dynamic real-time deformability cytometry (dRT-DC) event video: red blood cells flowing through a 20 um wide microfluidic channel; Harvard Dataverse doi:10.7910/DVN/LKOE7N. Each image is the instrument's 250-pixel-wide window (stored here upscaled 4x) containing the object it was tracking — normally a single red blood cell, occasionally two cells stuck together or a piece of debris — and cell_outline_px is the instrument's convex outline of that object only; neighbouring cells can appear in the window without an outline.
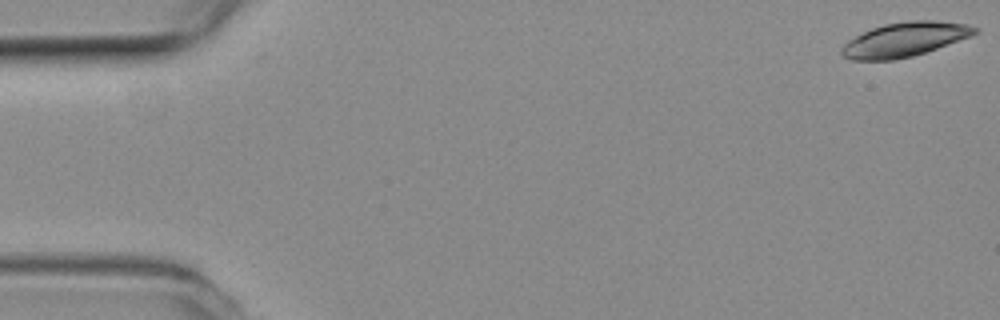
{"species": "common noctule bat (a hibernating species)", "species_latin": "Nyctalus noctula", "temperature_condition": "room temperature", "stored_images_in_passage": 13, "camera_frame_rate_fps": 3000, "um_per_image_px": 0.085, "animal": {"sex": "female", "body_mass_g": 19.3, "forearm_length_mm": 54.1}, "frame": {"image": 1, "passage_image": 1, "time_ms": 0.0, "image_size_px": [1000, 320], "cell_outline_px": [[980, 32], [936, 48], [912, 56], [896, 60], [852, 60], [844, 56], [840, 52], [840, 48], [848, 40], [872, 28], [884, 24], [908, 20], [936, 20], [968, 24], [980, 28]], "centroid_in_image_um": [76.9, 3.34], "position_along_channel_um": 8.1, "area_um2": 26.53}}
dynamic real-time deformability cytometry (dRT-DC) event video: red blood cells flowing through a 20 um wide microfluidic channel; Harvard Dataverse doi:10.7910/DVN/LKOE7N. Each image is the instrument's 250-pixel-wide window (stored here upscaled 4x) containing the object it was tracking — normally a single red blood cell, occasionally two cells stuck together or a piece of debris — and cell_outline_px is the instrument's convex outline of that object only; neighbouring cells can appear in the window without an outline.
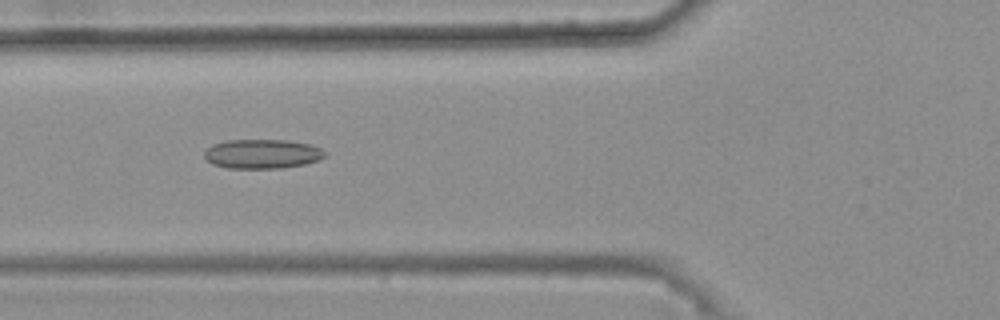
{"species": "common noctule bat (a hibernating species)", "species_latin": "Nyctalus noctula", "temperature_condition": "warm", "stored_images_in_passage": 31, "camera_frame_rate_fps": 3000, "um_per_image_px": 0.085, "animal": {"sex": "female", "body_mass_g": 25.1}, "frame": {"image": 1, "passage_image": 3, "time_ms": 0.667, "image_size_px": [1000, 320], "cell_outline_px": [[328, 152], [320, 160], [304, 164], [280, 168], [228, 168], [212, 164], [204, 156], [204, 152], [212, 144], [228, 140], [288, 140], [312, 144]], "centroid_in_image_um": [22.32, 13.07], "position_along_channel_um": 103.5, "area_um2": 20.69}}
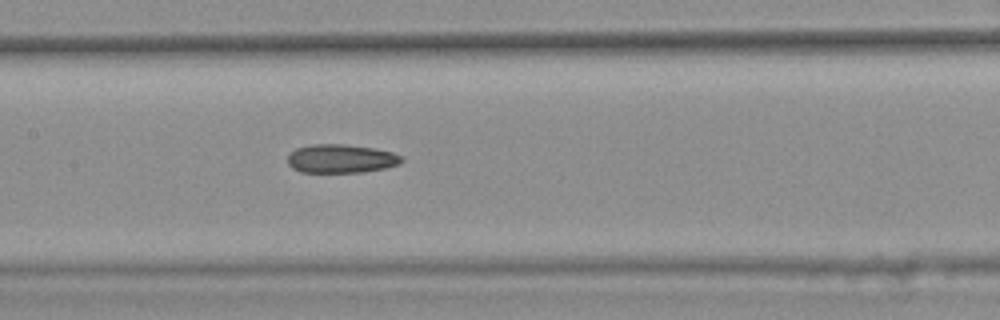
{"frame": {"image": 2, "passage_image": 9, "time_ms": 2.667, "image_size_px": [1000, 320], "cell_outline_px": [[404, 160], [400, 164], [384, 168], [364, 172], [300, 172], [292, 168], [288, 164], [288, 156], [296, 148], [312, 144], [344, 144], [372, 148], [392, 152], [404, 156]], "centroid_in_image_um": [29.01, 13.49], "position_along_channel_um": 178.4, "area_um2": 19.07}}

[What to do]: Repeat each entry exactly as it appears; skip any picture.

[Response]:
dynamic real-time deformability cytometry (dRT-DC) event video: red blood cells flowing through a 20 um wide microfluidic channel; Harvard Dataverse doi:10.7910/DVN/LKOE7N. Each image is the instrument's 250-pixel-wide window (stored here upscaled 4x) containing the object it was tracking — normally a single red blood cell, occasionally two cells stuck together or a piece of debris — and cell_outline_px is the instrument's convex outline of that object only; neighbouring cells can appear in the window without an outline.
{"species": "common noctule bat (a hibernating species)", "species_latin": "Nyctalus noctula", "temperature_condition": "room temperature", "stored_images_in_passage": 13, "camera_frame_rate_fps": 3000, "um_per_image_px": 0.085, "animal": {"sex": "female", "body_mass_g": 19.3, "forearm_length_mm": 54.1}, "frame": {"image": 1, "passage_image": 1, "time_ms": 0.0, "image_size_px": [1000, 320], "cell_outline_px": [[980, 32], [936, 48], [912, 56], [896, 60], [852, 60], [844, 56], [840, 52], [840, 48], [848, 40], [872, 28], [884, 24], [908, 20], [936, 20], [968, 24], [980, 28]], "centroid_in_image_um": [76.9, 3.34], "position_along_channel_um": 8.1, "area_um2": 26.53}}
dynamic real-time deformability cytometry (dRT-DC) event video: red blood cells flowing through a 20 um wide microfluidic channel; Harvard Dataverse doi:10.7910/DVN/LKOE7N. Each image is the instrument's 250-pixel-wide window (stored here upscaled 4x) containing the object it was tracking — normally a single red blood cell, occasionally two cells stuck together or a piece of debris — and cell_outline_px is the instrument's convex outline of that object only; neighbouring cells can appear in the window without an outline.
{"species": "common noctule bat (a hibernating species)", "species_latin": "Nyctalus noctula", "temperature_condition": "warm", "stored_images_in_passage": 31, "camera_frame_rate_fps": 3000, "um_per_image_px": 0.085, "animal": {"sex": "female", "body_mass_g": 25.1}, "frame": {"image": 1, "passage_image": 3, "time_ms": 0.667, "image_size_px": [1000, 320], "cell_outline_px": [[328, 152], [320, 160], [304, 164], [280, 168], [228, 168], [212, 164], [204, 156], [204, 152], [212, 144], [228, 140], [288, 140], [312, 144]], "centroid_in_image_um": [22.32, 13.07], "position_along_channel_um": 103.5, "area_um2": 20.69}}
{"frame": {"image": 2, "passage_image": 9, "time_ms": 2.667, "image_size_px": [1000, 320], "cell_outline_px": [[404, 160], [400, 164], [384, 168], [364, 172], [300, 172], [292, 168], [288, 164], [288, 156], [296, 148], [312, 144], [344, 144], [372, 148], [392, 152], [404, 156]], "centroid_in_image_um": [29.01, 13.49], "position_along_channel_um": 178.4, "area_um2": 19.07}}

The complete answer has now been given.